Passage shown.
There are millions of HTML pages in the Net and most of them contain links (that’s not great news). These links have a direction (obvious too).
Some pages receive much attention and have many pages refer to them: software repositories, international organizations, pages written by acknowledged experts in various fields etc. Conversely, there are pages with many links, such as resource lists.
Some clever people realized that they could build better search engines by relating the two types:

This is a circular definition but it works. Iterative algorithms can take usual text-search results, sort out things and produce the "authorities". This is the idea behind the IBM CLEVER project, click here for details. Google also does something similar, read the press release.
Interestingly, these ideas can be extended to find concepts and applications of Graph Theory in the Web map. A directed graph is a collection of nodes (vertices) together with arcs joining some of these vertices. The Web is a huge directed graph G=(V,E) where the set V of vertices is the set of all pages and the set E of arcs corresponds to all pointers.
In the figure above, page B points to C and D and is pointed by pages A and C. Vertex B has both outdegree and indegree equal to 2.
The Web is certainly not a complete graph (if it was, there would be a link between any two pages!). In fact, it is a very sparse graph. The pointers are much less than the maximum possible.
The Web is not a connected graph. Although every page is accessible to anybody by "definition of the Web", this does not mean that everything is reachable from everywhere just by following links (even in reverse direction). There are isolated groups of pages with no link from/to their outside world. In fact, there are also isolated vertices, not pointing to or being pointed by anything, for example personal pages with just a CV, without pointers, accessible only from their known URL.
From now on, let’s stay within a subgraph G' of the Web, that is, some subset of the Web pages together with the arcs that have endpoints in this subset. This subset could be a “community”, say all pages on a particular topic, all commercial pages in some domain etc. There are complete subgraphs in the Web. A simple example is 3 pages each pointing to or pointed by the others (I wonder what is the maximum order found in the Web).
A nice case is when there is a rule "if I point to you and you point to X, then I will also put a link to X". This creates complete subgraphs called tournaments with a pattern in the in-outdegrees of the vertices:
A Minimal Dominating Set of G' is a minimal subset of vertices from which every other vertex in G' can be reached immediately. This would be an economic collection of bookmarks. Each page would be in the bookmarks or would be pointed by a bookmarked page. The number of vertices in the minimal dominating set is called the dominance number of G', 3 in the example below.
The Set Covering Problem (SCP) is exactly this problem. If in addition, we don't want overlaps in the coverage (one page "covered" by more than one members in the "base"), we are facing a version called the Set Partitioning Problem (SPP). SPP would obviously lead to a larger bookmarks list because it has more constraints. More precisely, some of the SPP constraints are relaxed (made more loose) in SCP so the latter gives better results.

Data entries.
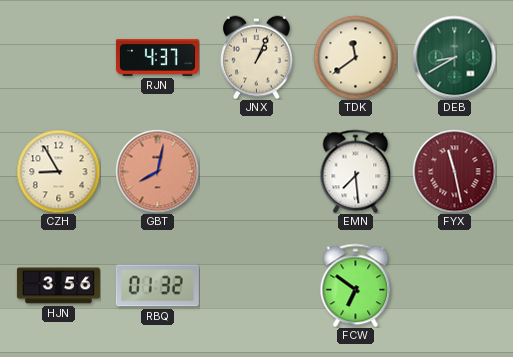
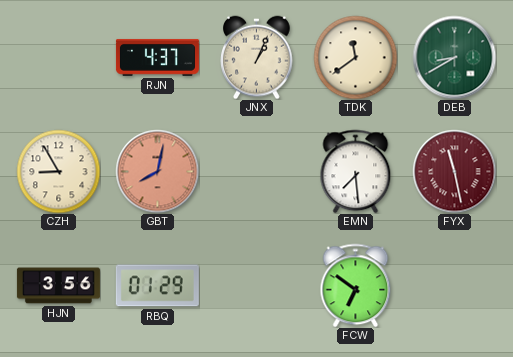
RBQ: 01:32 -> 01:29
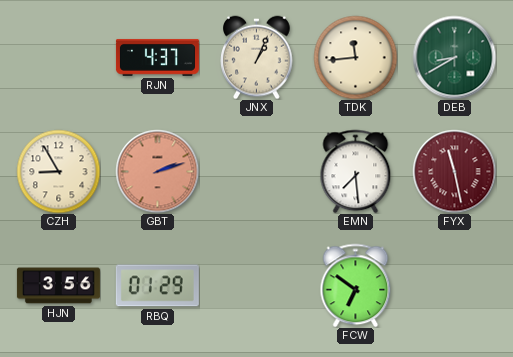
TDK: 11:39 -> 11:44
GBT: 8:02 -> 2:12
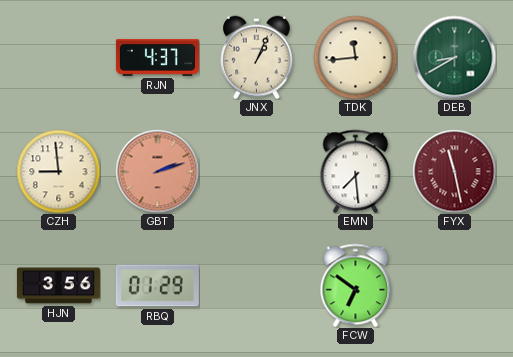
CZH: 8:55 -> 8:59
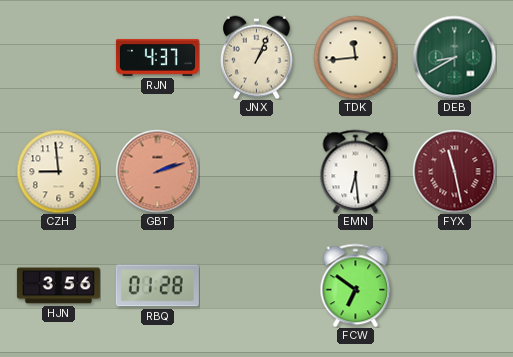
EMN: 7:29 -> 6:29
RBQ: 01:29 -> 01:28
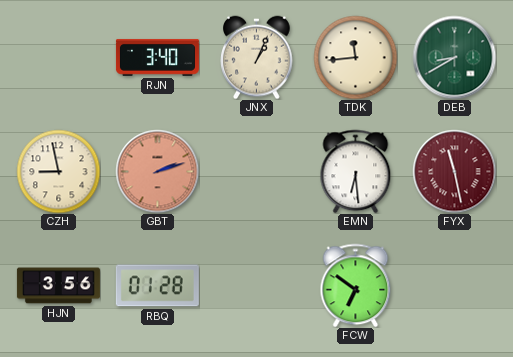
RJN: 4:37 -> 3:40
CZH: 8:59 -> 8:58
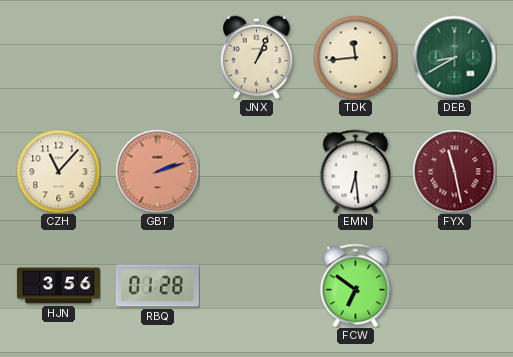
RJN: 3:40 -> none
CZH: 8:58 -> 11:07
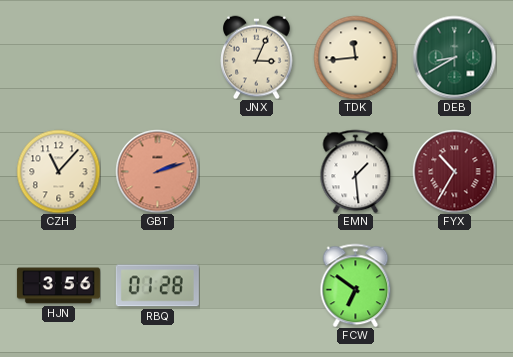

Given problem A. In the passage on the Web as a directed graph, what is the dominance number of G'?
Given problem B. Summarize the passage on the Web as a directed graph in two sentences.

Written response A. It is the number of vertices in the minimal dominating set of G'.

Written response B. The passage treats the Web as a huge directed graph whose vertices are pages and whose arcs are links, noting that it is very sparse and not connected, and that relating heavily referenced pages to pages with many links underlies search approaches such as the IBM CLEVER project and a similar one at Google. Within a subgraph, it defines a minimal dominating set as an economical bookmark collection, equates this with the Set Covering Problem, and presents the Set Partitioning Problem as a more constrained version that forbids overlapping coverage and so yields a larger list.